How to Make a Homemade Solar Cooker

Learn how to use poster board, black paint and aluminum foil to make a solar cooker.
May/June 1977
http://www.motherearthnews.com/diy/homemade-solar-cooker-zmaz77mjzbon.aspx
Step three is applying the foil to the poster board.


MOTHER EARTH NEWS STAFF

"You don't have to spend two hundred, one hundred, or even fifty dollars for a solar oven," writes Ulysses Weldon of Hyattsville, Maryland. "Believe it or not, I can show you how to make a perfectly good sun-powered cooker in less than an hour for only a buck!"

Sounds unlikely, but it's true ... as MOTHER staffers Dennis Burkholder and Travis Brock recently found when they built (and cooked a batch of vittles in) one of Weldon's "dollar solar cookers." (See photos in Image Gallery) Got thirty minutes? Here's how you can make your own $1 cooker:

  1. Draw the curved pattern shown below onto a 28-by-44 inch piece of poster board (or two 22-by-26 inch pieces of board joined together) ... then cut along the curved lines.
  2. Glue or paste aluminum foil to one side of the poster board.
  3. Bend the foil-covered poster board back on itself (foil to the inside) to form a cone. (Important Note: Your cone — if properly constructed — will NOT be symmetrical. This is as it should be.) Be sure — before taping the poster board's edges together — that your tin can (see "Bill of Materials" in the Image Gallery) fits snugly in the small end of the cone.
  4. Using metal shears, cut the tin can so that it is two inches tall and has "ears" as shown in the drawing ... then paint the can flat black inside and out, and nail it to a 1-by-3-by-8 inch piece of wood.
  5. Place the poster-board cone over the tin can, fit a clear glass bowl or lid over the flat black "cooking compartment" ... and you've got a made-it-yourself solar oven!
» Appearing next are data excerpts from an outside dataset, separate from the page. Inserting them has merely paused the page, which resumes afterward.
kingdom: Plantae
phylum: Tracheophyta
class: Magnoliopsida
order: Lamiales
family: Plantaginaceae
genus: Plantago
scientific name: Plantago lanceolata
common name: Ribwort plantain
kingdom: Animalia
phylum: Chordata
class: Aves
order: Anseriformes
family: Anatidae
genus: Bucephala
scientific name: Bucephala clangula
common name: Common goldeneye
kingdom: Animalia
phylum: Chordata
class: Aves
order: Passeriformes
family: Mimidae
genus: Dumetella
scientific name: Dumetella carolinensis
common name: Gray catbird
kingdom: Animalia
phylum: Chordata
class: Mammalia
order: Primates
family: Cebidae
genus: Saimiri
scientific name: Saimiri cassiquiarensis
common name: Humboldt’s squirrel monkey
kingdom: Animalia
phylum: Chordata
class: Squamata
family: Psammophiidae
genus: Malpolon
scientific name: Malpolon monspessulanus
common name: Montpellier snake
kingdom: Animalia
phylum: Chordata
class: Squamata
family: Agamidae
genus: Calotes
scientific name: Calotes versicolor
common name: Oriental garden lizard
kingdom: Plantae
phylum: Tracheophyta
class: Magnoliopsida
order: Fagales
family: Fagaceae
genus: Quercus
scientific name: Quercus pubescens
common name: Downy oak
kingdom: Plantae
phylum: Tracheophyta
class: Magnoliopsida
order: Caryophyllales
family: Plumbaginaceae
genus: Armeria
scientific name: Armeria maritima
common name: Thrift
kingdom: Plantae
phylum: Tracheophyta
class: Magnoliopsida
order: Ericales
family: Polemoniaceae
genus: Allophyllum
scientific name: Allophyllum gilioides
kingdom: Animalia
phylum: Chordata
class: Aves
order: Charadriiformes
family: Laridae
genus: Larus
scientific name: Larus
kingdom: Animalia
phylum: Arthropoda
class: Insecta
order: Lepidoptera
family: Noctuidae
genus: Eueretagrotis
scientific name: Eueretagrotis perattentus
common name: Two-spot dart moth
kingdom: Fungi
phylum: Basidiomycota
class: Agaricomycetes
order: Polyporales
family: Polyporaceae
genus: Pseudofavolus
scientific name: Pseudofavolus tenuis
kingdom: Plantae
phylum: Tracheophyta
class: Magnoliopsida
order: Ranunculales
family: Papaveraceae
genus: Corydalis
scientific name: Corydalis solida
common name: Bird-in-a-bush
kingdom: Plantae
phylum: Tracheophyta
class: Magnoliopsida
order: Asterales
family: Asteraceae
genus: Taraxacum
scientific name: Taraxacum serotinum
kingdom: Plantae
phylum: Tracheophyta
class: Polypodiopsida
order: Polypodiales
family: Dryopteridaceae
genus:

To cook up a meal, simply wrap a single serving of whatever it is you want to cook in aluminum foil ("preferably," says Travis, "foil that you have painted black on the outside"), set the wrapped "eats" in the oven's cooking compartment, cover the tin can with a glass lid, and keep the cooker aimed at Ole Sol. In an hour — or however long it takes your dish to cook at 240 degrees Fahrenheit — you'll be ready to feast.

Ulysses Weldon's nifty little solar cooker — it's true — will only bake one serving (about half a pound) of food at a time. Still, that's not much of a price to pay for a solar oven that does with aluminum foil what others do only slightly better with a vast array of mirrors. Ulysses Weldon, MOTHER salutes you!